If date night is the silver bullet for your marriage, you’ve got bigger problems than whether you have a date night

I read this TGC post on why we shouldn’t put out hope into a date night. The Conservative Evangelical internet went, as they say round here, madferrit. Then Tim Challies, linking to that article on his A La Carte feature yesterday, also linked to this one urging us to put some hope in date night. I’ve not noticed quite the same response but Tim noted his pleasure at the contrast between the two.

My interest was piqued by these articles for two reasons. First, we are currently leading a couple through some marriage prep right now. Only yesterday, we had our second of five sessions with them. So, the key to getting marriage right and how we try to prepare people to have a solid basis for their marriage is very much on my mind right now.

But second, and perhaps more significantly, my wife and I have never done ‘date night.’ Never. I don’t think I am speaking out of turn (though I await my wife’s comments) to say that neither of us have ever felt the need for it either. We were married five years without children and have had a further five years with them. Still, at no point, have we ever discussed having a ‘date night.’ Maybe it just feels a bit too American, teenagery and crass for our sophisticated British palate, I don’t know. But I’ve certainly never felt the need for it and nor has my wife.

I basically agree with the four points laid out in the TGC article. However, the second article made a valid point: ‘Every single marriage problem we’ve encountered finds its root in the two married people not talking to each other in a real meaningful exhaustive way.’ I hear that. An awful lot of marital problems – the overwhelming majority I have seen – stem from a lack of communication and not talking to one another meaningfully or frequently. I 100% concur.

But here’s the thing. I think it is a logical leap to jump straight from ‘you’ve got to talk frequently and meaningfully’ to ‘you better enshrine a date night into your weekly routine or your marriage is going to fall apart.’ I mean, honestly, those two things are not equivalent at all. In fact, I would argue that a proper focus on the first of those things is the very reason my wife and I have never particularly felt the need for a date night at all.

Don’t get me wrong. We love a bit of time on our own without the kids. We love to go out for meals and do stuff together when we can. All that is great. But it isn’t the defining saving-grace of our marriage. Nor is it the basis on which our marriage is or isn’t going to last.

To my knowledge, neither of our sets of parents had date nights enshrined into their weekly routine and both of them are still happily married and going on with the Lord. Our believing Christian grandparents before them equally never had date nights. My Nana & Grandad were happily married in their 20s right up until my grandfather died the day before his 90th birthday. Arguing that date night is the key to marital fidelity and felicity is just not true.

See, my wife has some failings and I, no doubt, have even more. But one thing that has been apparent throughout the time we were going out at university and ever since throughout our marriage has been that we talk… a lot! So much so that one of our friends commented, before we were married, ‘I’ve never met a couple that talk quite as much as you.’ I’ve no idea whether it was intended as a compliment or not, but it is an admittedly fair observation.

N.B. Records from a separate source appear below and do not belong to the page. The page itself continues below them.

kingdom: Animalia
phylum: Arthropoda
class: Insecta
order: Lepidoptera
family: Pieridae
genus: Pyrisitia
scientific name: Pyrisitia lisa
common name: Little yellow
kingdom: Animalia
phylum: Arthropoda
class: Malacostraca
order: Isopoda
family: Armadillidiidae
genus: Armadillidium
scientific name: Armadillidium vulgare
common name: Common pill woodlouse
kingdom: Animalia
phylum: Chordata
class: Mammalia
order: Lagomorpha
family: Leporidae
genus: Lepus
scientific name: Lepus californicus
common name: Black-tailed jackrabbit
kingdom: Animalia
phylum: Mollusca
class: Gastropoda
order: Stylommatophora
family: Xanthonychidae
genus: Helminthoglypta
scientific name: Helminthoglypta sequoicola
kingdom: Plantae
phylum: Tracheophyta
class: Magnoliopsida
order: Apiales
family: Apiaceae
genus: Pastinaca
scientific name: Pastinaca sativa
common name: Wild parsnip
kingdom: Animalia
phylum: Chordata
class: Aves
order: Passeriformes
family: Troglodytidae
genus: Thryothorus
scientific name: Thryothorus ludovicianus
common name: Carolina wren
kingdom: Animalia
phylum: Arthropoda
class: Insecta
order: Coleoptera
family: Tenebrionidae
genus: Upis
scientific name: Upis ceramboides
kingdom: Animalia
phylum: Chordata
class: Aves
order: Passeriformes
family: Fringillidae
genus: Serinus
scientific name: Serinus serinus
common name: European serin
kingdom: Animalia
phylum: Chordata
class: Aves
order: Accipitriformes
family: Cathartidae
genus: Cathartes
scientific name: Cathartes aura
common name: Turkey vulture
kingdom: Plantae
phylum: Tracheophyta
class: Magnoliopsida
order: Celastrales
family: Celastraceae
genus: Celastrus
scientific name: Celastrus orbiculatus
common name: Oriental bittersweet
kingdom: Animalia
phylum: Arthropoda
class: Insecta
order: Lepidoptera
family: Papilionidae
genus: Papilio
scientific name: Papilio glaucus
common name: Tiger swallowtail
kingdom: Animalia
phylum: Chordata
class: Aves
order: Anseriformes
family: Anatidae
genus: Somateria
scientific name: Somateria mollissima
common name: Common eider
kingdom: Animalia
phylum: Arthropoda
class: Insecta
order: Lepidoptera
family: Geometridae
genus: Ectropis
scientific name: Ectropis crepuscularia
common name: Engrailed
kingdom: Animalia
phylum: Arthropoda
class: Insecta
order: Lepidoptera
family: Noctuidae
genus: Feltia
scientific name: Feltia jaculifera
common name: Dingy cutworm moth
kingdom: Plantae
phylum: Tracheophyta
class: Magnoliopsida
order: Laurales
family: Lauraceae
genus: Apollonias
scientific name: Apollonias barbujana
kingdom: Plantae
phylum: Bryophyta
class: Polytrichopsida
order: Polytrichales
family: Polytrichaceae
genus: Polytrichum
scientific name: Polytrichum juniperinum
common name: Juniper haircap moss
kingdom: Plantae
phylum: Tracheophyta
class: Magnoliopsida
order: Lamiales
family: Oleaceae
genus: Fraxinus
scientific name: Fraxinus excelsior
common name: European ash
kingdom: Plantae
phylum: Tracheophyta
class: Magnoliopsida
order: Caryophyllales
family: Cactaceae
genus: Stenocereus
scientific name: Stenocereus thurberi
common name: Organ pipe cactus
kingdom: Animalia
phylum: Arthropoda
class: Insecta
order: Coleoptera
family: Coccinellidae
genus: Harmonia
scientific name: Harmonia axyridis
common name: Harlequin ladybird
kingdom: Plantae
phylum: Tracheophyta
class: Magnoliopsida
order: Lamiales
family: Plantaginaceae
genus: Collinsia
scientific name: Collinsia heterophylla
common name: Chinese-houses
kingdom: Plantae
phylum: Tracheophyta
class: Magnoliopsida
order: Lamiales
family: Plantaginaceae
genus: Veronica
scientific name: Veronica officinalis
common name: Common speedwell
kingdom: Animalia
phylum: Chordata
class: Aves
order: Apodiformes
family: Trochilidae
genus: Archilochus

But because we talk, we don’t feel the need for a date night. We talk all the time. We talk when the kids are around about the stuff we don’t mind them hearing; we talk when the kids aren’t around about the stuff we don’t want them to hear. Even while we watch TV, we’re reading, I’m blogging, or whatever we tend to take breaks and chat about what we’re watching, reading, writing. It may not be for everyone, but it kind of works for us. It means we can enjoy times out together without loading it with pressure to be the time we have to discuss all our important stuff. We talk as a matter of course and because we talk we don’t particularly need to set aside one evening a week to make sure we talk because we never stop talking!

Now, don’t get me wrong. I don’t think our setup will work for everyone because we’re all wired differently (and that’s OK). But that is what is so unsatisfying about posts of the kind linked above. I think the TGC article, for my money, is about right. I think the other article well overstates the case for date nights. But I appreciate there are some people who simply will not talk if they don’t set aside a specific time to do it. Nevertheless, we also need to recognise that date nights aren’t the only opportunity to talk and plenty of people find ways and means of communicating properly and effectively apart from them.

My bigger concern with this focus on date nights, which I took to be the implication of the TGC article (though I accept I may be inferring this rather than it being the intended implication), is the way we are effectively looking to it as the silver bullet. Apparently Christ isn’t the saviour on which our marriage relies, it’s date night. Seemingly the gospel isn’t the basis for a healthy marriage, it’s date night. If we are genuinely setting up date night as that sort of solution, your marriage is going to have far bigger problems than whether you get to go out with your wife once per week.

Again, don’t get me wrong. If date nights work for you, and you find them a really helpful and healthy part of your marriage, that’s great. Really. Just don’t assume everybody needs them and maybe don’t imply that marriages will fall apart if you don’t enshrine it.